First, I do not mean to steal a post idea from Jimmy Kempski with this topic. He inspired this post with the tweet below, and I suppose there’s a good chance that tweet was essentially a preview of an upcoming post of his. But I couldn’t wait for him to do the research, so I had to explore myself:
WR and OL is taking up 41.7% of the #Eagles' salary cap. The entire defense takes up 36.9%.—
Jimmy Kempski (@JimmyKempski) March 01, 2014
- Where do the Eagles rank in percentage of spending on offense vs defense?
- Is there an ideal ratio for spending on offense vs defense?
I was especially curious about this because I recall reading an Andrew Brandt article from 2011 on analytics in football, in which he stated:
One example of our analysis showed the most successful teams were balanced in their spending on offense and defense, a trend that stayed true most years. Teams with large disparities in spending on one side of the ball tended to have less sustained success. That is information I shared with the scouts and we used in a way that could guide us.
This was just one illustration; there were many more that will not be shared here.
Brandt is best known for his time as Vice President of the Green Bay Packers from 1999-2008, but he also consulted for the Philadelphia Eagles in the 2009 offseason. In a role that, per his Wharton bio, he actually focused on Salary Cap management. If Brandt was willing to share this piece of information to the Internet, it’s almost certainly something that he would have preached to Eagles executives like Howie Roseman, a cap management aficionado himself. So shouldn’t we expect the Eagles to have relatively balanced spending?
Kempski’s tweet makes it look like the Eagles must be overspending on offense and underspending on defense, but context is needed. How does the Eagles’ ratio compare to what other teams had for offense vs defense cap spending in 2013?
Using overthecap.com’s 2013 estimates, I determined each team’s percentage of cap spent on offense and defense (so this ignores special teams), and the Eagles came out as the #1 most imbalanced team. This is a surprise given Brandt’s Eagles connection.
The league average was 52-48 offense-defense. Here’s the chart.
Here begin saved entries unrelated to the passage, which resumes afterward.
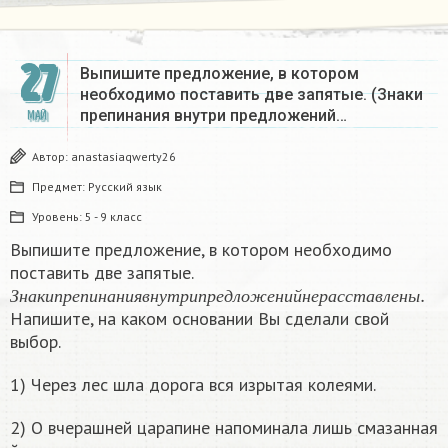
27
Выпишите предложение, в котором
необходимо поставить две запятые. (Знаки
препинания внутри предложений…
МАЙ
Автор:
anastasiaqwerty26
Предмет:
Русский язык
Уровень:
5 - 9 класс
Выпишите предложение, в котором необходимо
поставить две запятые.
З
н
а
к
и
п
р
е
п
и
н
а
н
и
я
в
н
у
т
р
и
п
р
е
д
л
о
ж
е
н
и
й
н
е
р
а
с
с
т
а
в
л
е
н
ы
.
З
н
а
к
и
п
р
е
п
и
н
а
н
и
я
в
н
у
т
р
и
п
р
е
д
л
о
ж
е
н
и
й
н
е
р
а
с
с
т
а
в
л
е
н
ы
Напишите, на каком основании Вы сделали свой
выбор.
1) Через лес шла дорога вся изрытая колеями.
2) О вчерашней царапине напоминала лишь смазанная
Now, is that bad? Does imbalanced spending lead to poor performance?
Brandt’s statement addresses “sustained success.” I couldn’t find data for years prior to 2013, so we can’t look for any year-to-year trends, but we can still look at whether balanced teams did better or worse this past year.
I measured imbalance as how many percentage points both offense and defense are away from 50%. The Eagles, at 66-34, had an imbalance value of 16. The Bengals, at 39-61, were given an 11.
To measure success, I used teams’ 2013 Pythagenpat records, as calculated by Chase Stuart at Football Perspective. These scores are slightly better indicators of how well teams played than win-loss records. (Read Chase’s article for an explanation.)
Then I plotted imbalance vs success:
So based off of just one year of data, it really doesn’t look like there’s much of a relationship between balanced spending and on-field success.
That concludes my exploration. But I failed to demonstrate any evidence for any particular optimal spending ratio. Does anyone have any ideas for what they think it should be? Two things to keep in mind:
1) Several sources have established that offense is about 1.5 times as important as defense at producing wins.
2) On the other hand, Chris Brown of SmartFootball has said that studies have shown that scheme may be able to mitigate the value of offensive talent more than it can for defensive talent. I have not found these studies, but Chris is highly credible, and the idea matches our intuition. If you can find these studies, please, please comment.
 Is it even possible to steal a post from someone if you have 30 followers and they have thousands?
 Caveat: Brandt’s statement does not make it clear whether he means raw spending or spending against the cap. I only analyzed his hypothesis with respect to cap spending because that’s all I could find. The numbers are naturally highly correlated anyway, but it is a potential flaw of this analysis.